- **Exercise instructions**:
What lines below contain the string "product"? List them all.

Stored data

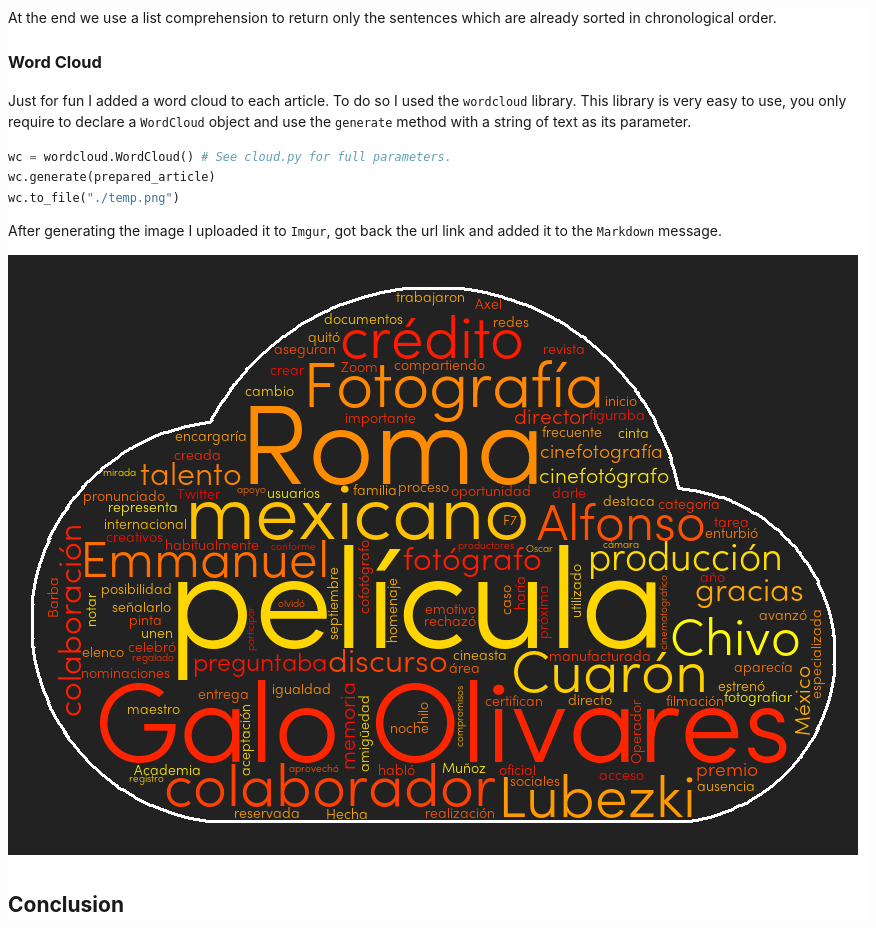 At the end we use a list comprehension to return only the sentences which are already sorted in chronological order.

### Word Cloud

Just for fun I added a word cloud to each article. To do so I used the `wordcloud` library. This library is very easy to use, you only require to declare a `WordCloud` object and use the `generate` method with a string of text as its parameter.

```python
wc = wordcloud.WordCloud() # See cloud.py for full parameters.
wc.generate(prepared_article)
wc.to_file("./temp.png")
```

After generating the image I uploaded it to `Imgur`, got back the url link and added it to the `Markdown` message.

![Word cloud example](cloud_example.png)

## Conclusion
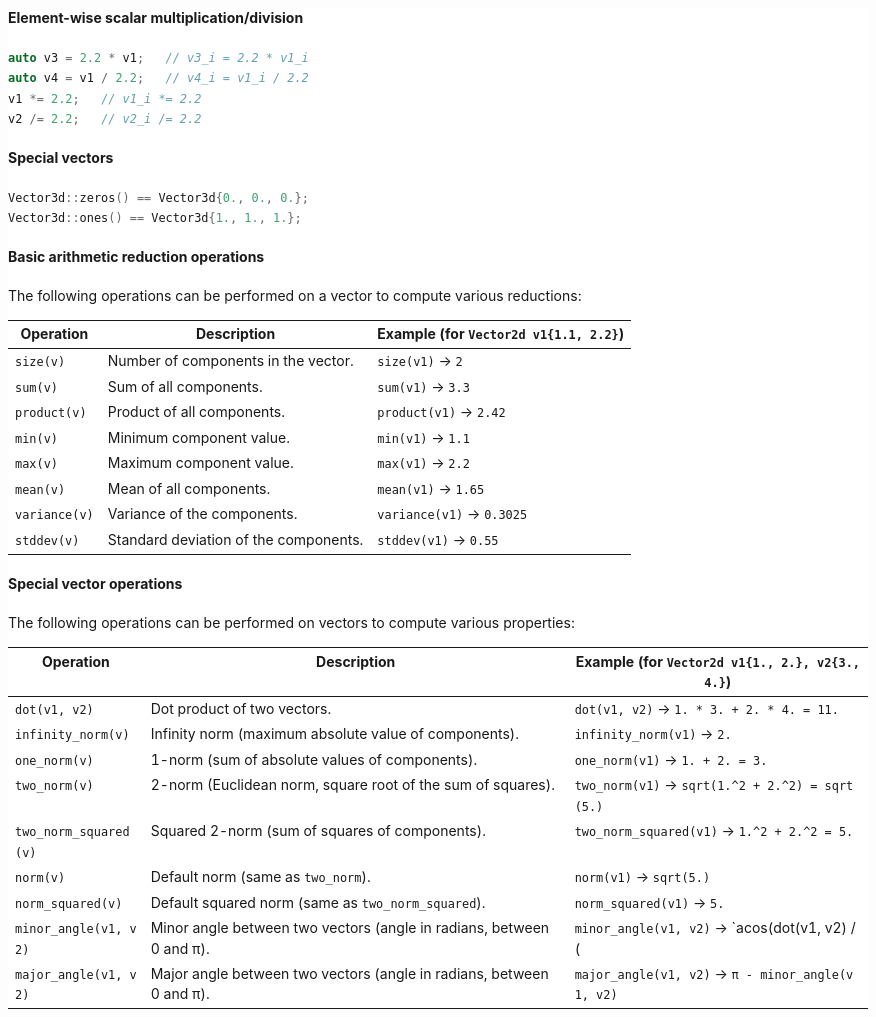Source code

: #### Element-wise scalar multiplication/division
```cpp
auto v3 = 2.2 * v1;   // v3_i = 2.2 * v1_i
auto v4 = v1 / 2.2;   // v4_i = v1_i / 2.2
v1 *= 2.2;   // v1_i *= 2.2
v2 /= 2.2;   // v2_i /= 2.2
```

#### Special vectors
```cpp
Vector3d::zeros() == Vector3d{0., 0., 0.};
Vector3d::ones() == Vector3d{1., 1., 1.};
```

#### Basic arithmetic reduction operations
The following operations can be performed on a vector to compute various reductions:

| **Operation**       | **Description**                                   | **Example** (for `Vector2d v1{1.1, 2.2}`) |
|----------------------|---------------------------------------------------|-------------------------------------------|
| `size(v)`           | Number of components in the vector.              | `size(v1)` → `2`                          |
| `sum(v)`            | Sum of all components.                           | `sum(v1)` → `3.3`                         |
| `product(v)`        | Product of all components.                       | `product(v1)` → `2.42`                    |
| `min(v)`            | Minimum component value.                         | `min(v1)` → `1.1`                         |
| `max(v)`            | Maximum component value.                         | `max(v1)` → `2.2`                         |
| `mean(v)`           | Mean of all components.                          | `mean(v1)` → `1.65`                       |
| `variance(v)`       | Variance of the components.                      | `variance(v1)` → `0.3025`                 |
| `stddev(v)`         | Standard deviation of the components.            | `stddev(v1)` → `0.55`                     |

#### Special vector operations
The following operations can be performed on vectors to compute various properties:

| **Operation**          | **Description**                                                                 | **Example** (for `Vector2d v1{1., 2.}, v2{3., 4.}`) |
|-------------------------|---------------------------------------------------------------------------------|----------------------------------------------------------|
| `dot(v1, v2)`          | Dot product of two vectors.                                                     | `dot(v1, v2)` → `1. * 3. + 2. * 4. = 11.`          |
| `infinity_norm(v)`     | Infinity norm (maximum absolute value of components).                           | `infinity_norm(v1)` → `2.`                              |
| `one_norm(v)`          | 1-norm (sum of absolute values of components).                                  | `one_norm(v1)` → `1. + 2. = 3.`                       |
| `two_norm(v)`          | 2-norm (Euclidean norm, square root of the sum of squares).                     | `two_norm(v1)` → `sqrt(1.^2 + 2.^2) = sqrt(5.)`       |
| `two_norm_squared(v)`  | Squared 2-norm (sum of squares of components).                                   | `two_norm_squared(v1)` → `1.^2 + 2.^2 = 5.`           |
| `norm(v)`              | Default norm (same as `two_norm`).                                              | `norm(v1)` → `sqrt(5.)`                                 |
| `norm_squared(v)`      | Default squared norm (same as `two_norm_squared`).                              | `norm_squared(v1)` → `5.`                               |
| `minor_angle(v1, v2)`  | Minor angle between two vectors (angle in radians, between 0 and π).            | `minor_angle(v1, v2)` → `acos(dot(v1, v2) / (||v1|| * ||v2||))` |
| `major_angle(v1, v2)`  | Major angle between two vectors (angle in radians, between 0 and π).           | `major_angle(v1, v2)` → `π - minor_angle(v1, v2)`        |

- **Written solution**:
| `product(v)`        | Product of all components.                       | `product(v1)` → `2.42`                    |
| `dot(v1, v2)`          | Dot product of two vectors.                                                     | `dot(v1, v2)` → `1. * 3. + 2. * 4. = 11.`          |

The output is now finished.